Embracing Complexity

June 16, 2018

Originally written in September, 2006

 

We ignore complexity at our peril.  Cut corners in the manufacture of O-rings and you have the 1986 space shuttle Challenger disaster; underestimate the expertise required to mount a major disaster relief effort, and you have post-Katrina New Orleans.

 

Now the recently drafted Report on the Future of Higher Education (also known as The Spellings Commission Report) proposes a set of one-size-fits-all measures which, if adopted uncritically, could cripple America’s extremely varied and complex system of colleges and universities – a system that, imperfect as it may be, is currently the envy of the world and the engine for America’s economic, scientific, and technological leadership. Alarmingly, Education Department officials seem to be looking for ways to implement these recommendations without congressional approval.

 

To its credit, the Report makes a compelling case for higher education as an important national priority.  It effectively highlights the crisis in higher education affordability, especially for minorities and the poor. It recommends more federal support for need-based financial aid.  But it ignores the complexity of American higher education, and fails to appreciate the reasons for and the value of that complexity.  By advancing proposals that would homogenize higher education, the Commission missed an opportunity to rally America’s families, policymakers, and educators to the cause of building a stronger, more accessible, more affordable system. 

 

Make no mistake, America’s higher education system is extremely complex.  Its more than 4,200 institutions include public, private, for profit, technical, secular, and faith-based institutions with enrollments ranging from fewer than ten students to more than 115,000, four-year graduation rates ranging from less than 1% to more than 97%, costs ranging from a few hundred to more than forty-five thousand dollars per year, and teaching styles ranging from the intimate student-faculty interaction of residential liberal arts colleges to the on-demand (if less personal) on-line programs of the University of Phoenix.  Its students are part-time, full-time, traditional (18-22), non-traditional (adult), and graduate and professional with widely varying needs, ambitions, motivations, interests, and abilities. Colleges and universities prepare future engineers, scientists, rabbis, farmers, journalists, bankers, accountants, doctors, nurses, artists, technicians, , dancers, lawyers, and teachers.

(Text data extracted from pages)
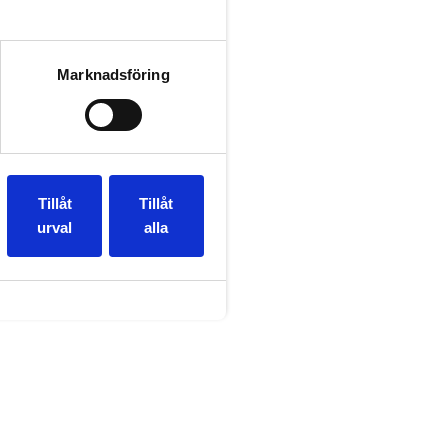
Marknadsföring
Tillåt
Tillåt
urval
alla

==

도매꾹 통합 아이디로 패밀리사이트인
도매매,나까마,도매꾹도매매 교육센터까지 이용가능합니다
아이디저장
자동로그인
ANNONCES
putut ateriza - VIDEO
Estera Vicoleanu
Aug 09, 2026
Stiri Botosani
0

---

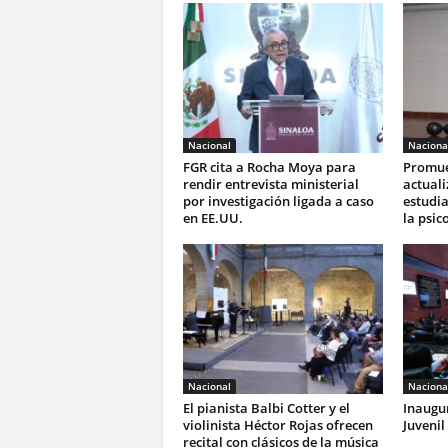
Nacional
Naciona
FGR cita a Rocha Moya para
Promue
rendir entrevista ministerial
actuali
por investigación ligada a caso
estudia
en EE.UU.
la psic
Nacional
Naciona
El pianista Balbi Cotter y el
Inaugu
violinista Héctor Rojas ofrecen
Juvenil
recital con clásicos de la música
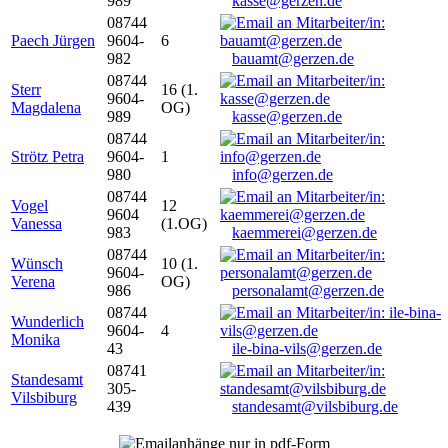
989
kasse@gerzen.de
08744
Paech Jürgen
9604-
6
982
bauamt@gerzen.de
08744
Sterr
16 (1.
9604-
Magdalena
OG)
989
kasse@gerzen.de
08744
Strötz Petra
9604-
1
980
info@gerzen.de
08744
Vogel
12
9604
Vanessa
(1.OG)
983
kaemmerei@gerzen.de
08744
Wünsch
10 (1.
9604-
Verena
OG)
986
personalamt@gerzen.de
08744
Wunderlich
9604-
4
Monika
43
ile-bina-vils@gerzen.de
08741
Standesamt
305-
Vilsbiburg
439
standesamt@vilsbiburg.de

Task instructions →
Can you continue the essay on the complexity of American higher education above, picking up right after its last sentence?

Answer to this exercise →
 

America’s system of higher education is complex because the post-secondary educational needs and expectations of our citizens, our society, and our economy are extraordinarily varied. Sadly, by ignoring the system’s variety and the varied needs of its users, the Spellings Commission has produced a report that could inflict Katrina-like harm on our colleges and universities.

 

The difficulty begins almost immediately with the Report’s assumption that the sole purpose of higher education is workforce development.  As the father of a college senior, I am unabashedly in favor of preparing students for the world of work. But the purpose of higher education goes far beyond providing job skills. We also expect our postsecondary institutions to transmit values, develop civic virtue and leadership skills, refine aesthetic awareness, and nurture analytical abilities. Our marvelously complicated system of higher education is currently capable of meeting each of these objectives, depending on the interests, needs, and aptitude of the learner.  Admittedly, were higher education to be solely focused on workforce development, it could be much more efficient, dispensing with literature, history, philosophy, religion, music, and other “impractical” fields.  On the other hand, this narrow definition assumes that we know what skills the workforce will require and in what relative numbers – not just four years hence, but ten, twenty, and thirty years down the road. Anyone who has observed our economy over the past few decades will find this a highly dubious proposition.

 

Some of the Commission recommendations flowing from this assumption are simply naïve, promising what cannot be delivered. Others pave the way for intolerable government intrusion into individual privacy and academic freedom. A Department of Education database with extensive personal information on every student was already rejected as unacceptably intrusive by Congress in its recent reauthorization of the Higher Education Act – a position endorsed in a recent poll by over two-thirds of the American people.[1] The suggestion that institutional accreditation should be the responsibility of government bureaucrats is equally chilling.   Standardized testing for all institutions ignores the variety of students’ educational objectives and raises the specter of government control of the curriculum (the power to test is the power to determine what is taught). The elimination of barriers to transfer credits regardless of the nature of institutions would weaken American higher education by insisting on mindless standardization: the equivalent of making the nation’s transportation system “more efficient” by decreeing that all vehicles – trains, automobiles, motorcycles, buses, tractor-trailers, and airplanes – should have interchangeable wheels.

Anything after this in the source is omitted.